#### Exercise aim
Please transcribe all of the records precisely.

#### Record extracts
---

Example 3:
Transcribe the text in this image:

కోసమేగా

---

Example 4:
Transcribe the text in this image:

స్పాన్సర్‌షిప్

#### Task response
---

Example 3:
Transcribe the text in this image:

కోసమేగా

---

Example 4:
Transcribe the text in this image:

స్పాన్సర్‌షిప్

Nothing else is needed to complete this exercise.